Multiplying (13) and (14) reveals

$$ \begin{aligned}[b] Q \biggl(\frac{2\tau\mu}{\tau+\mu} \biggr)P \biggl(\frac{2\tau\mu}{\tau+\mu } \biggr) &\le\frac{1}{16} \biggl(\frac{\sqrt{\lambda} }{\sqrt{1-\lambda} } +\frac {\sqrt{1-\lambda} }{\sqrt{\lambda} } \biggr)^{2} \\ &\quad\times\bigl[Q(\tau)+Q(\mu)\bigr] \bigl[P(\tau)+P(\mu)\bigr] \\ &=\frac{1}{16}\frac{1}{\lambda(1-\lambda)}\bigl[Q(\tau)+Q(\mu)\bigr] \bigl[P( \tau)+P(\mu)\bigr]. \end{aligned} $$

(15)

Integrating inequality (15) with respect to \(\lambda\in (0,1)\) leads to the stated result. □

Again using inequalities (13) and (14), we derive the following corollaries.

Corollary 4.7

Under conditions of Theorem 4.4, ifP, Qare similarly ordered, then

$$ Q \biggl(\frac{2\tau\mu}{\tau+\mu} \biggr)P \biggl(\frac{2\tau\mu}{\tau+\mu } \biggr) \le\frac{\pi}{8}\bigl[Q(\tau)P(\tau)+Q(\mu)P(\mu)\bigr]. $$

Corollary 4.8

Under conditions of Theorem 4.4, ifP, Qare nonnegative, then

$$\begin{aligned}& Q \biggl(\frac{2\tau\mu}{\tau+\mu} \biggr)\bigl[P(\tau)+P(\mu)\bigr]+P \biggl(\frac {2\tau\mu}{\tau+\mu} \biggr)\bigl[Q(\tau)+Q(\mu)\bigr] \\& \quad\le\frac{16}{3\pi}Q \biggl(\frac{2\tau\mu}{\tau+\mu} \biggr)P \biggl( \frac {2\tau\mu}{\tau+\mu} \biggr)+\frac{2}{\pi}\bigl[Q(\tau)+Q(\mu)\bigr] \bigl[P( \tau)+P(\mu)\bigr]. \end{aligned}$$

Corollary 4.9

Under conditions of Corollary 4.8, ifP, Qare similarly ordered, then

$$\begin{aligned}& Q \biggl(\frac{2\tau\mu}{\tau+\mu} \biggr)\bigl[P(\tau)+P(\mu)\bigr]+P \biggl( \frac {2\tau\mu}{\tau+\mu} \biggr)\bigl[Q(\tau)+Q(\mu)\bigr] \\& \quad\le\frac{16}{3\pi}Q \biggl(\frac{2\tau\mu}{\tau+\mu} \biggr)P \biggl( \frac {2\tau\mu}{\tau+\mu} \biggr)+\frac{4}{\pi}\bigl[Q(\tau)P(\tau)+Q(\mu)P(\mu) \bigr]. \end{aligned}$$

5 Applications to some special means

In this section, we will consider applications of our newly-established results to the following special means.

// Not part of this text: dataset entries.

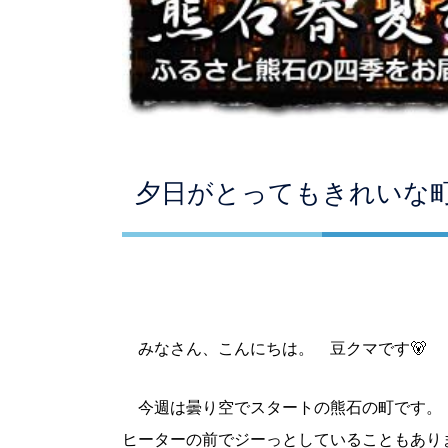
夕日がとってもきれいな
みなさん、こんにちは。 豆クマです🐻
今週は曇り空でスタートの熊石の町です。
ヒーターの前でジーっとしていることもあり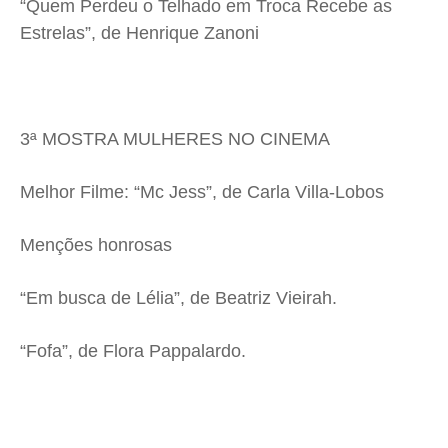
“Quem Perdeu o Telhado em Troca Recebe as
Estrelas”, de Henrique Zanoni
3ª MOSTRA MULHERES NO CINEMA
Melhor Filme: “Mc Jess”, de Carla Villa-Lobos
Menções honrosas
“Em busca de Lélia”, de Beatriz Vieirah.
“Fofa”, de Flora Pappalardo.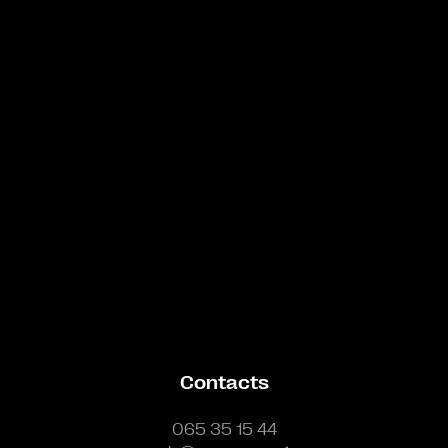
Bande annonce
Contacts
065 35 15 44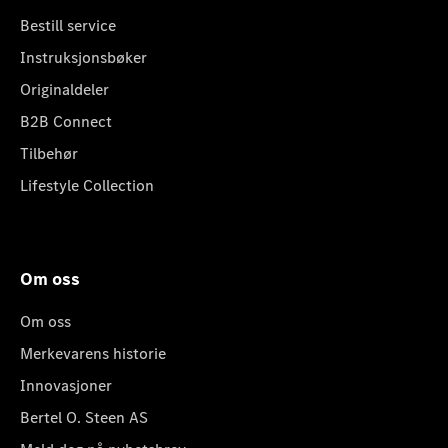
Bestill service
Instruksjonsbøker
Originaldeler
B2B Connect
Tilbehør
Lifestyle Collection
Om oss
Om oss
Merkevarens historie
Innovasjoner
Bertel O. Steen AS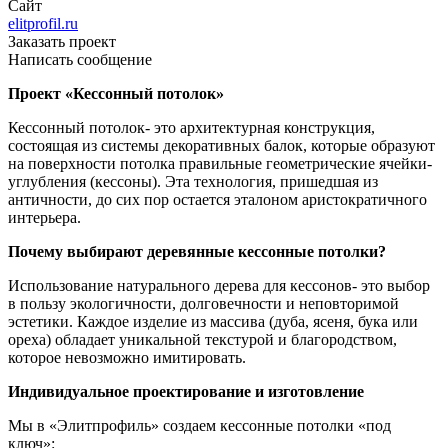
Сайт
elitprofil.ru
Заказать проект
Написать сообщение
Проект «Кессонный потолок»
Кессонный потолок- это архитектурная конструкция,
состоящая из системы декоративных балок, которые образуют
на поверхности потолка правильные геометрические ячейки-
углубления (кессоны). Эта технология, пришедшая из
античности, до сих пор остается эталоном аристократичного
интерьера.
Почему выбирают деревянные кессонные потолки?
Использование натурального дерева для кессонов- это выбор
в пользу экологичности, долговечности и неповторимой
эстетики. Каждое изделие из массива (дуба, ясеня, бука или
ореха) обладает уникальной текстурой и благородством,
которое невозможно имитировать.
Индивидуальное проектирование и изготовление
Мы в «Элитпрофиль» создаем кессонные потолки «под
ключ»: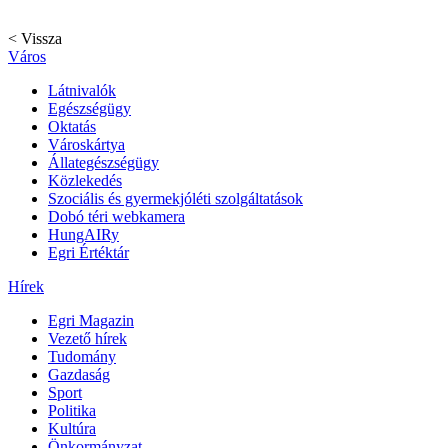
< Vissza
Város
Látnivalók
Egészségügy
Oktatás
Városkártya
Állategészségügy
Közlekedés
Szociális és gyermekjóléti szolgáltatások
Dobó téri webkamera
HungAIRy
Egri Értéktár
Hírek
Egri Magazin
Vezető hírek
Tudomány
Gazdaság
Sport
Politika
Kultúra
Önkormányzat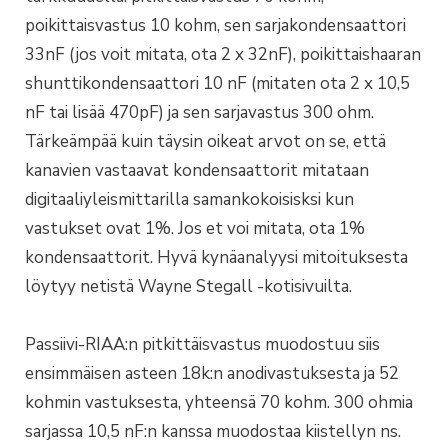
poikittaisvastus 10 kohm, sen sarjakondensaattori
33nF (jos voit mitata, ota 2 x 32nF), poikittaishaaran
shunttikondensaattori 10 nF (mitaten ota 2 x 10,5
nF tai lisää 470pF) ja sen sarjavastus 300 ohm.
Tärkeämpää kuin täysin oikeat arvot on se, että
kanavien vastaavat kondensaattorit mitataan
digitaaliyleismittarilla samankokoisisksi kun
vastukset ovat 1%. Jos et voi mitata, ota 1%
kondensaattorit. Hyvä kynäanalyysi mitoituksesta
löytyy netistä Wayne Stegall -kotisivuilta.
Passiivi-RIAA:n pitkittäisvastus muodostuu siis
ensimmäisen asteen 18k:n anodivastuksesta ja 52
kohmin vastuksesta, yhteensä 70 kohm. 300 ohmia
sarjassa 10,5 nF:n kanssa muodostaa kiistellyn ns.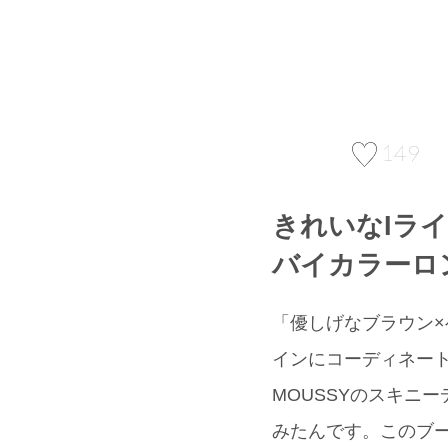
149
きれいなIライ
バイカラーロ
「優しげなブラウン×
インにコーディネー
MOUSSYのスキニ
みたんです。このブ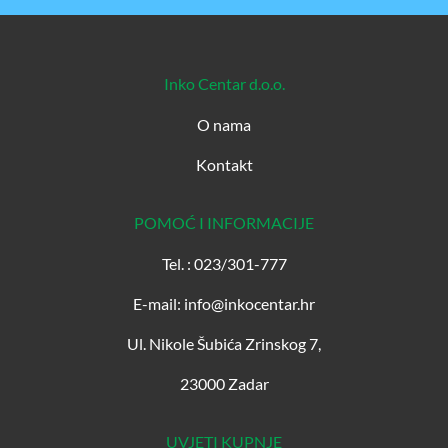
Inko Centar d.o.o.
O nama
Kontakt
POMOĆ I INFORMACIJE
Tel. : 023/301-777
E-mail: info@inkocentar.hr
Ul. Nikole Šubića Zrinskog 7,
23000 Zadar
UVJETI KUPNJE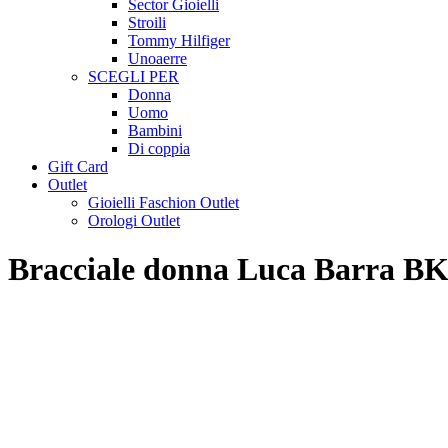
Sector Gioielli
Stroili
Tommy Hilfiger
Unoaerre
SCEGLI PER
Donna
Uomo
Bambini
Di coppia
Gift Card
Outlet
Gioielli Faschion Outlet
Orologi Outlet
Bracciale donna Luca Barra B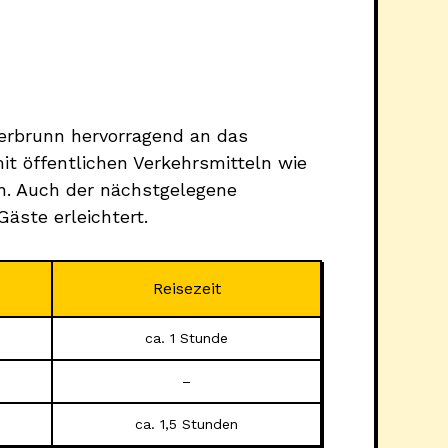
erbrunn hervorragend an das
t öffentlichen Verkehrsmitteln wie
n. Auch der nächstgelegene
Gäste erleichtert.
Reisezeit
ca. 1 Stunde
–
ca. 1,5 Stunden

For real numbers \(\tau,\mu>0\), the arithmetic mean and the p-logarithmic mean are respectively defined [26, 29] by

$$ A=A(\tau,\mu)=\frac{\tau+\mu}{2} $$

and

$$ L_{p}=L_{p}(\tau,\mu)= \textstyle\begin{cases} [\frac{\mu^{p+1}-\tau^{p+1}}{(p+1)(\mu-\tau)} ]^{1/p}, & \tau \ne\mu;\\ \tau, & \tau=\mu. \end{cases} $$

For the HT-convex function \(Q:(1,\infty)\to\mathbb{R}\), \(Q(x)=\frac {1}{x^{p}}\) for \(p\ge1\), applying Theorem 4.2 and Corollary 4.1, we derive the following inequalities involving A and \(L_{p}\).

Theorem 5.1

Let \(1<\tau<\mu\)and \(p\ge1\). Then

$$ \frac{\pi}{4}A^{p} \biggl(\frac{1}{\tau}, \frac{1}{\mu}\biggr)\le\frac{\pi}{4\tau ^{p}} F \biggl(-p, \frac{3}{2},3,\frac{\mu-\tau}{\mu} \biggr)\le A \biggl(\frac{1}{\tau^{p+1}}, \frac{1}{\mu^{p+1}} \biggr) $$

and

$$\begin{aligned} A^{p} \biggl(\frac{1}{\tau},\frac{1}{\mu}\biggr)&\le \frac{1}{2^{p+1}} \biggl[A^{p} \biggl(\frac{3}{\tau}, \frac{1}{\mu}\biggr)+A^{p} \biggl(\frac{1}{\tau}, \frac {3}{\mu} \biggr) \biggr]\le L_{p}^{p} \biggl( \frac{1}{\tau},\frac{1}{\mu}\biggr) \\ &\le\frac{\pi}{4} \biggl[A \biggl(\frac{1}{\tau},\frac{1}{\mu}\biggr) +A^{p} \biggl(\frac{1}{\tau},\frac{1}{\mu}\biggr) \biggr]\le\frac{\pi}{2}A \biggl(\frac{1}{\tau ^{p+1}}, \frac{1}{\mu^{p+1}} \biggr), \end{aligned}$$

where \(F(\alpha,\beta,\gamma,x)\)is the hypergeometric function which can be represented by

$$ F(\alpha,\beta,\gamma,x)=\frac{\varGamma(\gamma)}{\varGamma(\beta )\varGamma(\gamma-\beta)} \int_{0}^{1}\frac{t^{\beta-1}(1-t)^{\gamma-\beta-1}}{(1-xt)^{\alpha}}\,\mathrm {d}t. $$

6 Conclusions

In [15] and [23], the HA- and MT-convexity were defined and some Hadamard-type inequalities were obtained. As a generalization of these two convexity notions a new notion of “HT-convex functions” is introduced in this paper, some Hadamard-type inequalities for the new class of HT-convex functions and for the product of any two HT-convex functions are established, and, as applications, some inequalities for the arithmetic mean and the p-logarithmic mean are derived.